The common solution is to use a bookmark, which is also the fallback option for advertising internal web resources and custom URL’s.

However, rather than searching for links in two locations it wouldn't it be better to handle all the applications in the same way in order to deliver a consistent experience for staff and students

Fortunately Google provides you with an option to do just that and although it involves a little bit of work I think the end result is worth the effort.

The process involves updating a few settings in the admin console to create a private collection in the Chrome Web Store and placing the URL in an “app wrapper”. Once this is achieved the link can be managed like any other app rather than a bookmark.
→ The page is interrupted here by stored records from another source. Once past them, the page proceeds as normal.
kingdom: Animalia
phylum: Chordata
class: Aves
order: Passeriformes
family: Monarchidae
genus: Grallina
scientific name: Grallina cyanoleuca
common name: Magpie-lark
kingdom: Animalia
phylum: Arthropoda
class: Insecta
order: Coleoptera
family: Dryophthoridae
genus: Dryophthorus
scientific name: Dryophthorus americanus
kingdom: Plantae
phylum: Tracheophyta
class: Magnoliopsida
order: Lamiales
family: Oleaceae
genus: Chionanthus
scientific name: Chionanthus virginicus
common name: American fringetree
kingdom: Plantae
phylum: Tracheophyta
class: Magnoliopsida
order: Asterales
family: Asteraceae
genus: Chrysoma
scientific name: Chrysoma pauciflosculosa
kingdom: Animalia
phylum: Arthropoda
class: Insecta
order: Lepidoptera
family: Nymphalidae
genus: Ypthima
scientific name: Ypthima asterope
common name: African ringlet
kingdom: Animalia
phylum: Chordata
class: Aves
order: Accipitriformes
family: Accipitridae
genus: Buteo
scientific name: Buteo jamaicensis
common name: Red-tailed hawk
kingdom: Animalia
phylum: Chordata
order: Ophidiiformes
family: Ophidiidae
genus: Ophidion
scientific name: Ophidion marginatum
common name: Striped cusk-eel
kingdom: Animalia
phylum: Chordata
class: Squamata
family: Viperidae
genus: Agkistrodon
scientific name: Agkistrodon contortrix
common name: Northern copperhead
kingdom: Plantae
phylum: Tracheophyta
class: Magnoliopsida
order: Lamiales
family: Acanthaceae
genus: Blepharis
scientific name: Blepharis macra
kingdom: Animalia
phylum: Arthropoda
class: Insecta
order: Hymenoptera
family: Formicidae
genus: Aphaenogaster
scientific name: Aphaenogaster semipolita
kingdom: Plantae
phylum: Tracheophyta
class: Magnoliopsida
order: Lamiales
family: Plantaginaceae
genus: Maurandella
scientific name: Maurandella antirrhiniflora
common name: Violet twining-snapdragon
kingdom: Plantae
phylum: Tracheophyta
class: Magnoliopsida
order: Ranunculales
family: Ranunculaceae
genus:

In this example we’ll walk through the steps required to publish this blog as an app for the fictitious MiddleTown Academy using the Google domain

Creating the Private Chrome Web Store.

In the admin console for  <your school domain>  navigate to

Device management > Chrome > User Settings

and search for the Chrome Web Store section.

You can set these options at any sub-organisation level but for a unified site you’ll probably apply the settings to the root organisation.

At this stage it’s advisable to keep the Chrome Web Store Homepage to the default to avoid confusing the users.

Give the collection a user friendly name and check in the two permission options.

The second setting allows users to create bookmark apps pointing to websites that they do not administer.

Once this is done the Chrome Web Store should show the new collection thats just waiting for your new app.

Creating the the App.

A Chrome Web Store app is nothing more than a set of editable files called a manifest which can be created manually if you are fully conversant with JSON and fancy a challenge. Fortunately there is an easier way.

Install the Chrome App Builder app from the webstore.

Once launched the inputs are fairly self explanatory and include the URL of the site you wish to embed as well as various presentation options.  As you select each option the top half of the screen gives you some idea what the resulting app will look like.

Finally the  Export button creates a set of files that can be found in the local Downloads area within the /Export folder.

Once loaded Select Launch.
You can test the app out before publishing by going to chrome://extensions/, checking in Developer Mode and selecting Load Unpacked Extension. Point the dialog at the unzipped Export folder

Publishing the App.

Your new app is almost ready to publish, you just need a few more graphics files and some information for the Chrome Web Store page.

Sign in to the Chrome developer dashboard  (above) . Add a new item and upload your app as a zip file.

Since you’ll be using a Chromebook just highlight the Export folder in the right hand pane, right mouse click and select zip selection. This will create an archive called at the same level.

Select this to upload.

At this stage you’ll be presented with a dialog that has been populated with information from the app manifest.  Just a few fields need updating and some of these are mandatory so don’t try skipping this bit.

Detailed description - Focus on explaining what the item does and why users should install it.

Icon - You’ll want to replace the default icon with something more appropriate. It needs to be a 128 X 128 pixel graphics files. I used .png for this example.

Screenshots - up to five screen shots to give users some idea of the function of the app.
Provide at least one at either 1,280 x 800 or 640 x 400 pixels.

Promotional Tile Image - Another Chrome Store image. Only the small tile at 440 x 280 pixels is mandatory.

There are plenty of other options but Visibility is only one thats important in this situation.

Select Unlisted to publish your app to the <your school domain> private collection.

There’s nothing stopping you publishing your apps to the main Chrome Store. You just need to pay Google a one-off developer registration fee of $5.00 for the privilege.

OK we are now good to go. Press the Publish Changes button and you should see banner to the effect that your apps has been published.

At this point go and make a coffee and when you get back you should see the new app in the collection.

You’ll now be able to manage the link from the console like any other app including pinning to the shelf.

Have a go. It's a lot easier than it sounds.